Facts about head lice can be hard to come by. There's a lot of misinformation out there about these creepy little bugs. Read on to learn the truth about these pests.

1. Where Do Head Lice Come From?

These critters have been living among humans for centuries. Even the ancient Egyptians were infested with them, as evidenced by the dried-up lice and nits found on mummies. They're probably going to be around for as long as humans exist.

2. Can Black People Get Lice?

Yes, they can. But African-Americans seem to be much less susceptible to these parasites than do Caucasians, Asian-Americans, and Hispanic people.

3. How Do These Parasites Spread?

Head-to-head contact is the usual means of transmission.
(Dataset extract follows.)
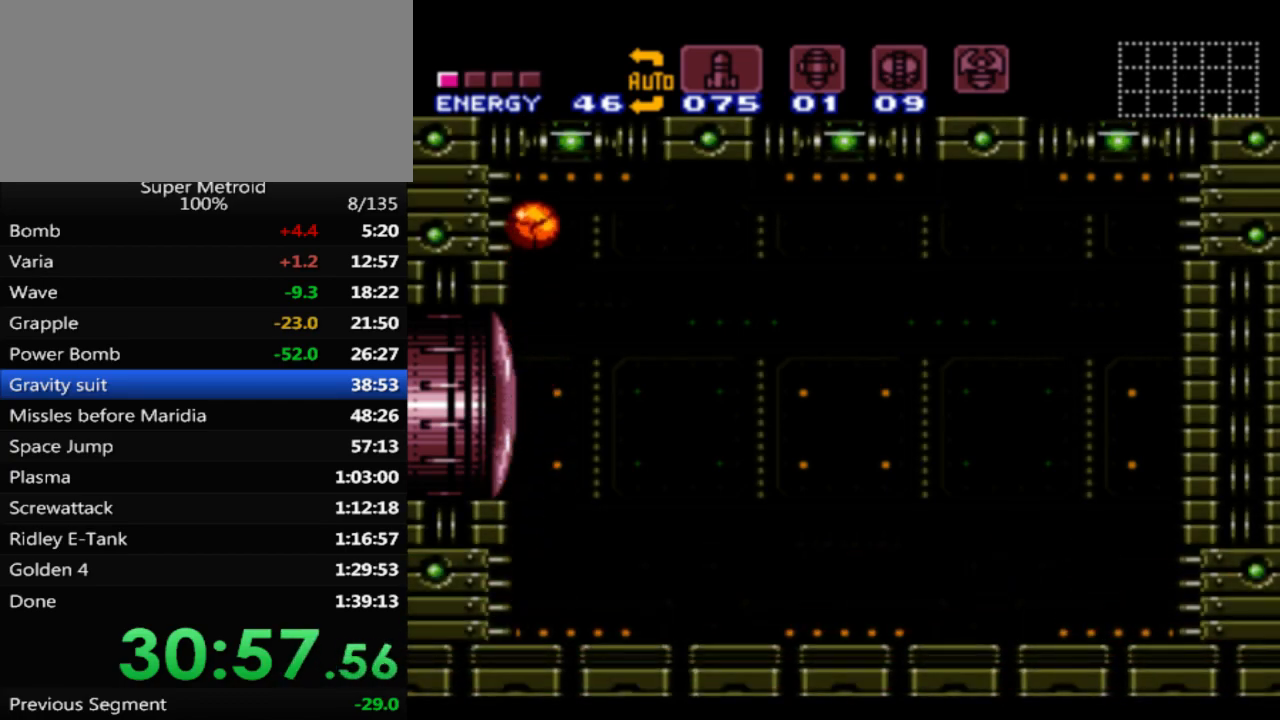
{"buttons": [], "events": []}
If two little girls are whispering to each other, it's very easy for the bugs to move from one head to another.

Sharing items like hats, combs, brushes, and even towels and hair ties makes it easier for lice to spread from one person to another.

4. Do They Jump Like Fleas?

No. They don't have hind legs to jump with. They also can't fly because they don't have wings.

5. Can Pets Get Head Lice From People?

Again, the answer is no. These parasites are species-specific, which means they need human blood to survive. Blood from cats and dogs just doesn't cut it for them.

6. Can They Be Spread By Swimming With Someone Who Has Them?

No. When these critters are in the water, they pretty much go into suspended animation. While in this state, they clamp down on the hair shaft so they don't wash off. This is why they usually aren't removed by shampooing.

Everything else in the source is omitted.